Keyboard shortcuts

Press or to navigate between chapters

Press S or / to search in the book

Press ? to show this help

Press Esc to hide this help

Process Model

The process model defines how capOS represents isolated user programs, how they receive authority, how they enter and leave the scheduler, and how a parent can observe a child.

Status: Partially implemented. Processes, isolated address spaces, ELF loading, fixed bootstrap ABI, exit cleanup, process handles, and init-driven child spawning are implemented. Restart policy, kill, generic post-spawn grants, and init-side manifest graph execution remain open.

Current Behavior

A Process owns a user address space, a per-process capability table, a ring scratch area, a kernel stack, a saved CPU context, a mapped capability ring, and an optional read-only CapSet page.

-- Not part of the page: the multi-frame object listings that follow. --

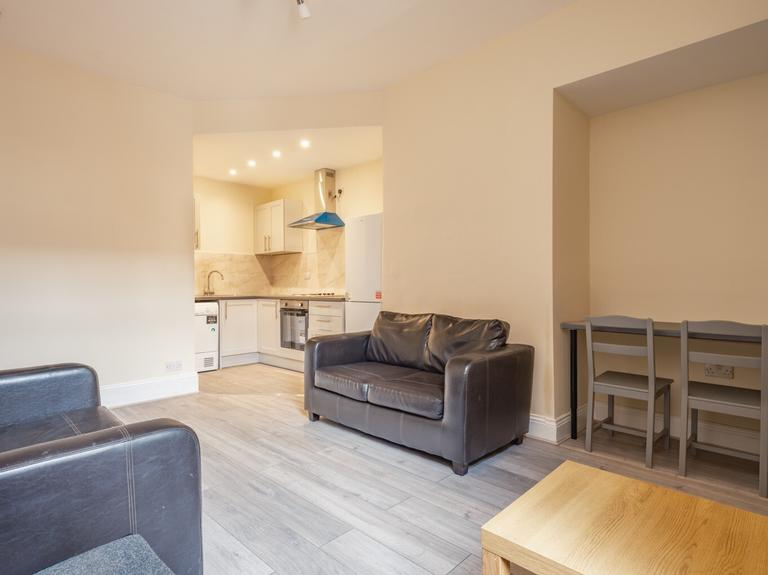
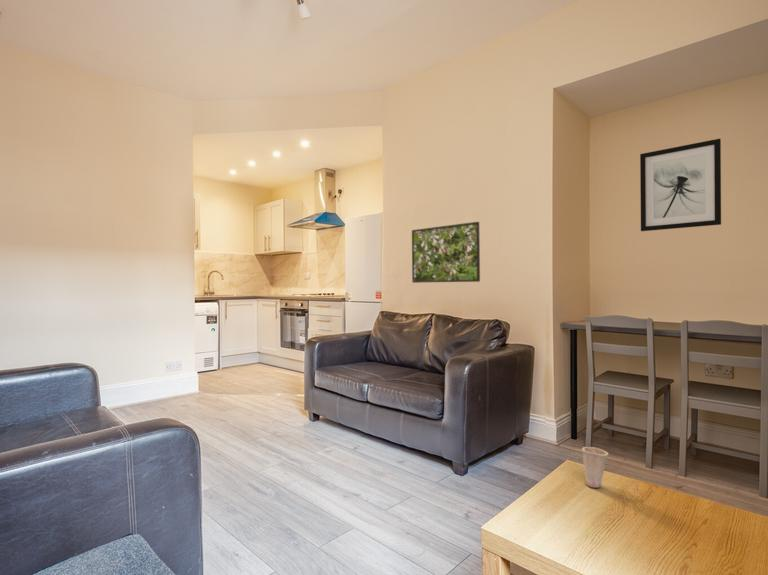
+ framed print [411,221,481,284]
+ cup [581,446,610,489]
+ wall art [639,138,722,232]
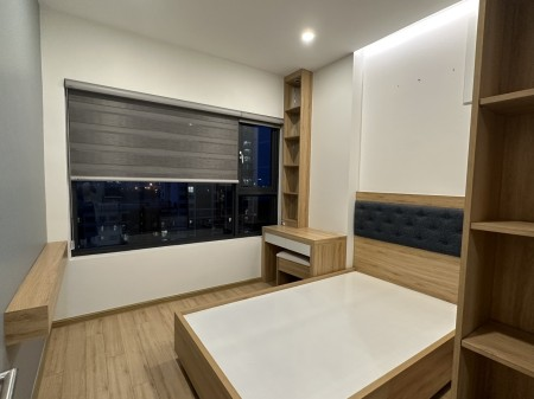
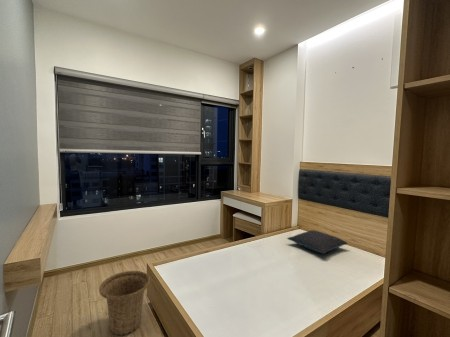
+ basket [98,270,151,336]
+ pillow [286,229,348,255]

Process IDs are assigned by an atomic counter.

ELF images are loaded into fresh user address spaces. PT_LOAD segments are mapped with page permissions derived from ELF flags, the user stack is fixed at 0x40_0000, and PT_TLS data is mapped into a per-process TLS area below the ring page. The process starts from a synthetic CpuContext that returns to Ring 3 with iretq.

ProcessSpawner lets a holder spawn packaged boot binaries, grant selected caps to the child, and receive a non-transferable ProcessHandle result cap. ProcessHandle.wait either completes immediately for an already-exited child or registers one waiter.

Design

Process construction separates image loading from capability-table assembly. The kernel first maps all boot-launched service images, then builds capability tables for all services so service-sourced caps can resolve against declared exports. Spawned children use the same image loading and Process creation helpers, but their grants are supplied by the calling process through ProcessSpawner.

Each process starts with three machine arguments:

  • RDI - fixed ring virtual address (RING_VADDR).
  • RSI - process ID.
  • RDX - fixed CapSet virtual address, or zero if no CapSet is mapped.

Exit releases authority before the Process storage is dropped. The scheduler switches to the kernel page table before address-space teardown, cancels endpoint state for the exiting pid, completes any pending process waiter, and defers the final process drop until execution is on another kernel stack.

Future process lifecycle work should keep authority transfer explicit: parents should not gain ambient access to child internals, and child grants should come from named caps plus interface checks.

Invariants

  • A process cannot access a resource unless its local CapTable holds a cap.
  • Bootstrap CapSet metadata is immutable from userspace.
  • A stale CapId generation must not name a reused cap-table slot.
  • ProcessSpawner raw grants require a copy-transferable cap or an endpoint owner cap; client-endpoint grants attenuate endpoint authority.
  • ProcessSpawner kernel-source grants are limited to fresh child-local address-space-bound caps; they cannot be badged or exported from init.
  • ProcessHandle caps are non-transferable.
  • At most one waiter may be registered on a ProcessHandle.
  • Process exit releases cap-table authority before the kernel stack frame is freed.

Code Map

  • kernel/src/process.rs - Process, bootstrap CPU context, ring/CapSet mapping, exit capability cleanup.
  • kernel/src/spawn.rs - ELF mapping, stack mapping, TLS mapping, process construction helpers.
  • kernel/src/sched.rs - process table, process handles, wait completion, exit path.
  • kernel/src/cap/process_spawner.rs - ProcessSpawnerCap, ProcessHandleCap, spawn grant validation, child-local kernel grants, child CapSet construction.
  • capos-lib/src/cap_table.rs - CapId generation and cap-table operations.
  • capos-config/src/capset.rs - fixed CapSet page ABI.
  • schema/capos.capnp - ProcessSpawner, ProcessHandle, and CapGrant.
  • init/src/main.rs - current init-side spawn smoke and hostile spawn checks.

Validation

  • make run validates kernel-launched service processes, CapSet bootstrap, exit cleanup, and clean halt.
  • make run-spawn validates ProcessSpawner, ProcessHandle.wait, child grants, init-spawned IPC demos, and hostile spawn failures.
  • cargo test-lib covers CapTable generation, stale-slot, and transfer primitives.
  • cargo test-config covers CapSet and manifest metadata used to build process grants.
  • cargo build --features qemu verifies the kernel and QEMU-only paths compile.

Open Work

  • Make default boot launch only init and execute the validated service graph through init.
  • Add lifecycle operations such as kill and post-spawn grants only after their authority semantics are explicit.
  • Implement restart policy outside the kernel-side static boot graph.